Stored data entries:
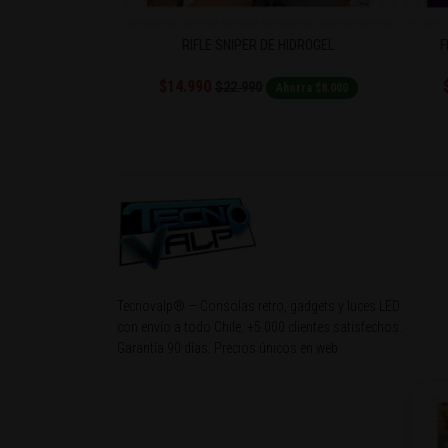
UCHE APEGO
RIFLE SNIPER DE HIDROGEL
F
$14.990
$22.990
Ahorra $6.000
Ahorra $8.000
Tecnovalp® — Consolas retro, gadgets y luces LED
con envío a todo Chile. +5.000 clientes satisfechos.
Garantía 90 días. Precios únicos en web.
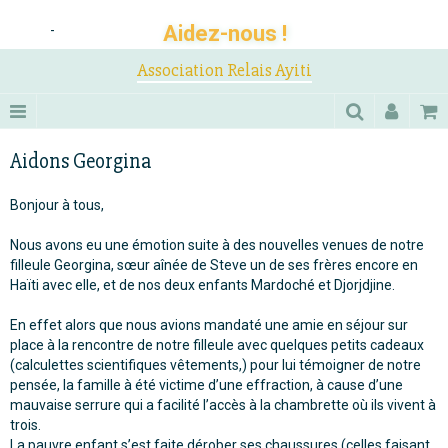
Aidez-nous !
-
Association Relais Ayiti
Aidons Georgina
Bonjour à tous,
Nous avons eu une émotion suite à des nouvelles venues de notre
filleule Georgina, sœur aînée de Steve un de ses frères encore en
Haïti avec elle, et de nos deux enfants Mardoché et Djorjdjine.
En effet alors que nous avions mandaté une amie en séjour sur
place à la rencontre de notre filleule avec quelques petits cadeaux
(calculettes scientifiques vêtements,) pour lui témoigner de notre
pensée, la famille à été victime d’une effraction, à cause d’une
mauvaise serrure qui a facilité l’accès à la chambrette où ils vivent à
trois.
La pauvre enfant s’est faite dérober ses chaussures (celles faisant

• GOAL OF THE EXERCISE:
Nothing but the lines from the line with "Tecnovalp® — Consolas" through the last line of the data above should be printed, exactly as written and without pictures.

• FINISHED EXERCISE:
Tecnovalp® — Consolas retro, gadgets y luces LED
con envío a todo Chile. +5.000 clientes satisfechos.
Garantía 90 días. Precios únicos en web.
Aidez-nous !
-
Association Relais Ayiti
Aidons Georgina
Bonjour à tous,
Nous avons eu une émotion suite à des nouvelles venues de notre
filleule Georgina, sœur aînée de Steve un de ses frères encore en
Haïti avec elle, et de nos deux enfants Mardoché et Djorjdjine.
En effet alors que nous avions mandaté une amie en séjour sur
place à la rencontre de notre filleule avec quelques petits cadeaux
(calculettes scientifiques vêtements,) pour lui témoigner de notre
pensée, la famille à été victime d’une effraction, à cause d’une
mauvaise serrure qui a facilité l’accès à la chambrette où ils vivent à
trois.
La pauvre enfant s’est faite dérober ses chaussures (celles faisant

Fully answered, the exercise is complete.